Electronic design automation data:
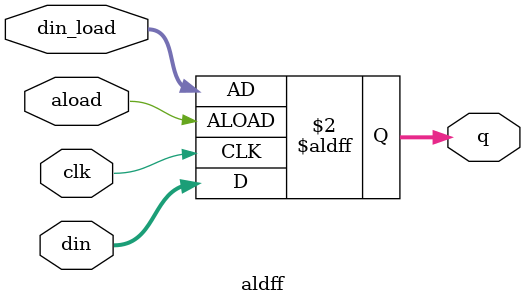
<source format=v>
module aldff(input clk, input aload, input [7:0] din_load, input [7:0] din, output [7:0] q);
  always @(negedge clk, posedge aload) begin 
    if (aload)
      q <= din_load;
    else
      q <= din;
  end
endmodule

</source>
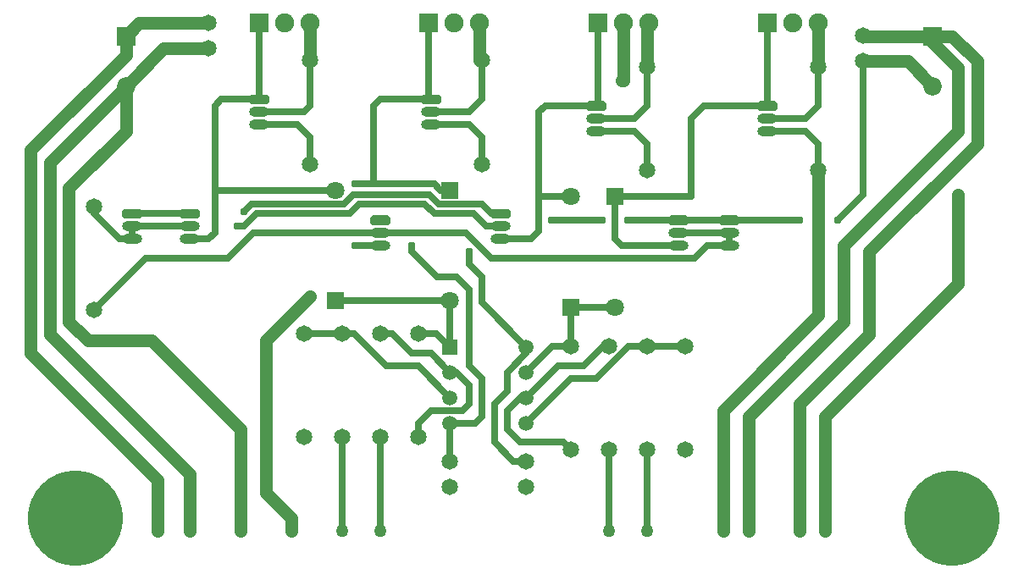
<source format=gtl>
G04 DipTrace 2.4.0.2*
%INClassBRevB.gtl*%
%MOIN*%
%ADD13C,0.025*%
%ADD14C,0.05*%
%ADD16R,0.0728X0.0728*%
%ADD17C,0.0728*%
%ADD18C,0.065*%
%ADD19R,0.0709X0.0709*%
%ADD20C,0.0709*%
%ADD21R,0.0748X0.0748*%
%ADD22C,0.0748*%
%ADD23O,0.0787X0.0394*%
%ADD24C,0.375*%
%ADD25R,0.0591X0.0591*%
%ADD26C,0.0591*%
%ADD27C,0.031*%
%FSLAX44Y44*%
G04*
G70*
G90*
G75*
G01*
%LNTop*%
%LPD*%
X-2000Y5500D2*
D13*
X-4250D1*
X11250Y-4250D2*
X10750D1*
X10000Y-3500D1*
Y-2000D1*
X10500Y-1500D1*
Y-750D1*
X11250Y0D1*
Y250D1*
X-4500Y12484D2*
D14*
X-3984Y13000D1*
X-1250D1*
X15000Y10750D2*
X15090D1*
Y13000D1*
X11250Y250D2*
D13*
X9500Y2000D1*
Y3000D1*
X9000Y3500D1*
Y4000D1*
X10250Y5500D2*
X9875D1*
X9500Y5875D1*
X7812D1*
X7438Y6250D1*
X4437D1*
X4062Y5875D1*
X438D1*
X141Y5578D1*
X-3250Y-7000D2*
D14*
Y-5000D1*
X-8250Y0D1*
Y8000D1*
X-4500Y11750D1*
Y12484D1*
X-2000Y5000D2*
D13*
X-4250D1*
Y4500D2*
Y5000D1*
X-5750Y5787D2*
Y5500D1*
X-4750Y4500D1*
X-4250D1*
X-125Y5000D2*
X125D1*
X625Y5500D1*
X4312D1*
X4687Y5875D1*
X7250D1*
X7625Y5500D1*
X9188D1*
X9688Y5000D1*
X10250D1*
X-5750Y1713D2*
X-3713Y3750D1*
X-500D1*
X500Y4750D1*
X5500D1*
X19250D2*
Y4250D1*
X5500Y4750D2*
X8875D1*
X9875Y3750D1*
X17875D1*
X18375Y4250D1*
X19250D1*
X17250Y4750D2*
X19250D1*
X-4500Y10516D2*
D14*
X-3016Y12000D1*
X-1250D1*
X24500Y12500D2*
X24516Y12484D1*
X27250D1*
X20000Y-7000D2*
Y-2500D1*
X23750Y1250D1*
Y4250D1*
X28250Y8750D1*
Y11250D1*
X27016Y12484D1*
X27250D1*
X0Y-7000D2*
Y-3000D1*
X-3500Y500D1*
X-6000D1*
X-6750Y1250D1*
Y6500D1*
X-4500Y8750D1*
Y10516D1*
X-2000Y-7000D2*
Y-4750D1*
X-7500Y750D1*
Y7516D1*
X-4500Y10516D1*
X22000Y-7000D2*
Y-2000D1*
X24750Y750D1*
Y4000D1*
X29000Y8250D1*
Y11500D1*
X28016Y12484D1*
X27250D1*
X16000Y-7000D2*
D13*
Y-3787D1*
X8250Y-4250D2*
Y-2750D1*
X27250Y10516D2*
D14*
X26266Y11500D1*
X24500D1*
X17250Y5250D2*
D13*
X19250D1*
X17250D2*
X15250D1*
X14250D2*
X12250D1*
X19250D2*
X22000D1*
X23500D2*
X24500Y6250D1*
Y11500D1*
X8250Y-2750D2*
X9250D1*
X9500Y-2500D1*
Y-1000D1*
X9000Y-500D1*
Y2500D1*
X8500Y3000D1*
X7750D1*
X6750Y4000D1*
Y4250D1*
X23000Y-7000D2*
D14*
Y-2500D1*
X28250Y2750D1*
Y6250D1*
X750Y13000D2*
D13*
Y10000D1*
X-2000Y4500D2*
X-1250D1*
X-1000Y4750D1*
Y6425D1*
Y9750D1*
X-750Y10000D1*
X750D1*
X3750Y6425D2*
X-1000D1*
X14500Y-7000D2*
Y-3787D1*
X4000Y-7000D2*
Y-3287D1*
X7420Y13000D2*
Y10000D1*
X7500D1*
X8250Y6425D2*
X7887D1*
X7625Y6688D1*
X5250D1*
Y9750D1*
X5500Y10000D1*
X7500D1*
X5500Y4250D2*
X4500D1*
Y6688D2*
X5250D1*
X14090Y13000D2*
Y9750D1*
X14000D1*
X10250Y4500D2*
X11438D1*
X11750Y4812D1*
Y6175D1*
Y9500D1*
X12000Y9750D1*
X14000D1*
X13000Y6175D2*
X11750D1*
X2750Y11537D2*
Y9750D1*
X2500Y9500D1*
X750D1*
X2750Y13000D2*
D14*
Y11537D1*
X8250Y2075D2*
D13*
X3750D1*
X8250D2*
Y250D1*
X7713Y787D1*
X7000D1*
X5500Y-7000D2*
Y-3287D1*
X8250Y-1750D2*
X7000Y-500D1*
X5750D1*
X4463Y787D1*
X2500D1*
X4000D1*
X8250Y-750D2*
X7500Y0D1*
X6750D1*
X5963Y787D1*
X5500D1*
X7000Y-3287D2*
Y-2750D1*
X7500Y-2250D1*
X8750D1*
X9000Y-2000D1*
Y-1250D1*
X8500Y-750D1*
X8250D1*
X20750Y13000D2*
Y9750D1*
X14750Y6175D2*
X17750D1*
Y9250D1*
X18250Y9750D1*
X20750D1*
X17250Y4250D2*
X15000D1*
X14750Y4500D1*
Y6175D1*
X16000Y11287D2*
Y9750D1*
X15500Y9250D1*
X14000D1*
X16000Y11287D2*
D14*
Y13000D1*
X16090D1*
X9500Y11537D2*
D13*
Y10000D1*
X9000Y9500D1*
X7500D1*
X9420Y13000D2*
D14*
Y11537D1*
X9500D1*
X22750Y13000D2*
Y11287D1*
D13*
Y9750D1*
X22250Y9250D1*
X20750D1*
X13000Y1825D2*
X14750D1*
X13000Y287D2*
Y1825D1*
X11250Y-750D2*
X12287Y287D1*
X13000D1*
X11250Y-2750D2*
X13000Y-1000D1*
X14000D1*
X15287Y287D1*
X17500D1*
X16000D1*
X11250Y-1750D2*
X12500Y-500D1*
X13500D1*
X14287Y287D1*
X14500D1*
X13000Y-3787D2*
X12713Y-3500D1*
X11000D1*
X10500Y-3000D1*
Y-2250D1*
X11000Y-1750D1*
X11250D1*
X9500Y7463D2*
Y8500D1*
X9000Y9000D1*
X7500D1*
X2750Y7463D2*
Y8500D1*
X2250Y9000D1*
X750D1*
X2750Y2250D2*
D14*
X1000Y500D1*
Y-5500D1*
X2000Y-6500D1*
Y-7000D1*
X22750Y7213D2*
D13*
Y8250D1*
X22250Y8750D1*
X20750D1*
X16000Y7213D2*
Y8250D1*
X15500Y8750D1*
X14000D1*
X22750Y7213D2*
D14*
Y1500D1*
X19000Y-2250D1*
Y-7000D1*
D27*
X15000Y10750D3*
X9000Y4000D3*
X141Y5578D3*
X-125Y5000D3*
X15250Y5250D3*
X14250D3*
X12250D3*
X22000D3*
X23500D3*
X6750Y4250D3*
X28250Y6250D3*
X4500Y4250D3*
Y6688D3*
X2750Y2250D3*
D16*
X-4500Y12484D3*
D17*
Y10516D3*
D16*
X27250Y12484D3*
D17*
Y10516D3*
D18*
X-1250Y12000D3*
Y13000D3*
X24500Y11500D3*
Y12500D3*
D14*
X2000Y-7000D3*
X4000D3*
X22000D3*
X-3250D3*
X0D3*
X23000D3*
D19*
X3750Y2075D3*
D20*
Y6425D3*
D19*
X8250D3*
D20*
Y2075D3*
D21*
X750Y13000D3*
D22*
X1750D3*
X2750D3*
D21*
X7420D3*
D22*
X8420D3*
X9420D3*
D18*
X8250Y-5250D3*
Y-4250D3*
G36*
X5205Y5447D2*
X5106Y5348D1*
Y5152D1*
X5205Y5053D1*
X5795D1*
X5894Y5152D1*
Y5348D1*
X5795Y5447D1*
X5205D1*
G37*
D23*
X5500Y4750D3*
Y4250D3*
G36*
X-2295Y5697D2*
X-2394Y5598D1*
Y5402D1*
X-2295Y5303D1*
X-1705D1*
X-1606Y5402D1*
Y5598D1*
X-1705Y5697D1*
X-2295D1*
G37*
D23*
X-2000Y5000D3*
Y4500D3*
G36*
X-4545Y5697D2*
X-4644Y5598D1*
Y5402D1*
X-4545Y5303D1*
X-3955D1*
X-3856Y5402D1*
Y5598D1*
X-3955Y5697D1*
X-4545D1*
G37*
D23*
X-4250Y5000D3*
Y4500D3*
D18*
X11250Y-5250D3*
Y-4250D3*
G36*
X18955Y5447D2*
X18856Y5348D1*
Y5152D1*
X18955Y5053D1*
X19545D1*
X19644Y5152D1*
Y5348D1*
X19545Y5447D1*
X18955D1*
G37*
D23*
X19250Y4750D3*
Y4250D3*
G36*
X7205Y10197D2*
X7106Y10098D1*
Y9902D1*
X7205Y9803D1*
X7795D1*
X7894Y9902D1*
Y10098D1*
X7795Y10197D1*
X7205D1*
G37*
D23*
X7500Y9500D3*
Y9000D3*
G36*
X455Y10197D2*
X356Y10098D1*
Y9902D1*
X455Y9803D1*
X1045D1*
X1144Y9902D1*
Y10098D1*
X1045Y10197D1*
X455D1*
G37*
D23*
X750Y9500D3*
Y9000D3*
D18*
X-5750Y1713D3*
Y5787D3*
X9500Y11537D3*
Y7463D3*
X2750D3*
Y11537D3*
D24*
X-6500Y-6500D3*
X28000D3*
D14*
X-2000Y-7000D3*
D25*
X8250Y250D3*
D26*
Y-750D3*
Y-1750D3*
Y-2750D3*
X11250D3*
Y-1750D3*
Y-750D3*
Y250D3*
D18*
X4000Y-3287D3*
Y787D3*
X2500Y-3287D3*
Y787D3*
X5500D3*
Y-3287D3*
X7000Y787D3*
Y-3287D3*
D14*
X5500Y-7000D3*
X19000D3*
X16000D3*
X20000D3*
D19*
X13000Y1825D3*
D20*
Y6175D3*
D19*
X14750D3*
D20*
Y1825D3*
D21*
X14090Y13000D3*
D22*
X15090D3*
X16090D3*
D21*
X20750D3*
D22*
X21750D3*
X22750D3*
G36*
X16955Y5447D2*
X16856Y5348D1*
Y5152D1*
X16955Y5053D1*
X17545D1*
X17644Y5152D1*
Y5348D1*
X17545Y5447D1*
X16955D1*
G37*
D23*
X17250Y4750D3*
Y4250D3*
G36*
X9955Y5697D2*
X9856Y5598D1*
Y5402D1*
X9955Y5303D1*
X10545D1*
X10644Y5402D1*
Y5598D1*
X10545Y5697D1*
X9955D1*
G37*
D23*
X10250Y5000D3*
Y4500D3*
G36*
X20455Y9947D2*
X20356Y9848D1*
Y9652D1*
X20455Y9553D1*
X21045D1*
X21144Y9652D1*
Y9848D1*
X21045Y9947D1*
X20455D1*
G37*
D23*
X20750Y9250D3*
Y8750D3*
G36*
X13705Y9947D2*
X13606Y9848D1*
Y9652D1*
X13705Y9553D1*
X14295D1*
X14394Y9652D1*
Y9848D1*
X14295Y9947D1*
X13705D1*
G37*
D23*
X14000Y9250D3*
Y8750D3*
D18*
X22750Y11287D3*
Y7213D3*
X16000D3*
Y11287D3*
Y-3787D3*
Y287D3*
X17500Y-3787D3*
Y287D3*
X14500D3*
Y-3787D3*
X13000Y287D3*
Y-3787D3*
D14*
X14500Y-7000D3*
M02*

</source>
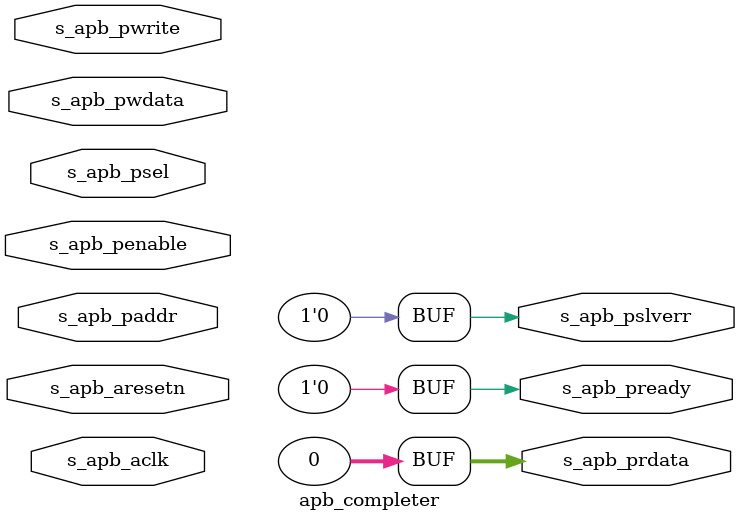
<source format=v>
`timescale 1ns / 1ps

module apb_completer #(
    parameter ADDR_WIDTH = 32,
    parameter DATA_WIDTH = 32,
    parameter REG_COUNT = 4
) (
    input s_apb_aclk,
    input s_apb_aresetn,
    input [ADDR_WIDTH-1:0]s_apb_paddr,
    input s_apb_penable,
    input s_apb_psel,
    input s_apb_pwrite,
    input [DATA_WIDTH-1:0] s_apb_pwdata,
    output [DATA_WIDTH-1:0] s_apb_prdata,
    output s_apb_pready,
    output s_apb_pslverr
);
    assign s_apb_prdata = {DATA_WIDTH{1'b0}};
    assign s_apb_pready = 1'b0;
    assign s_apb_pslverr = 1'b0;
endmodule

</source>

→ WHAT IS NEEDED
Starting with the line that holds "X-3500Y500D1*" and ending with the line that holds "X17250Y5250D2*", retype every line in the data above exactly, and nothing else.

→ RESPONSE
X-3500Y500D1*
X-6000D1*
X-6750Y1250D1*
Y6500D1*
X-4500Y8750D1*
Y10516D1*
X-2000Y-7000D2*
Y-4750D1*
X-7500Y750D1*
Y7516D1*
X-4500Y10516D1*
X22000Y-7000D2*
Y-2000D1*
X24750Y750D1*
Y4000D1*
X29000Y8250D1*
Y11500D1*
X28016Y12484D1*
X27250D1*
X16000Y-7000D2*
D13*
Y-3787D1*
X8250Y-4250D2*
Y-2750D1*
X27250Y10516D2*
D14*
X26266Y11500D1*
X24500D1*
X17250Y5250D2*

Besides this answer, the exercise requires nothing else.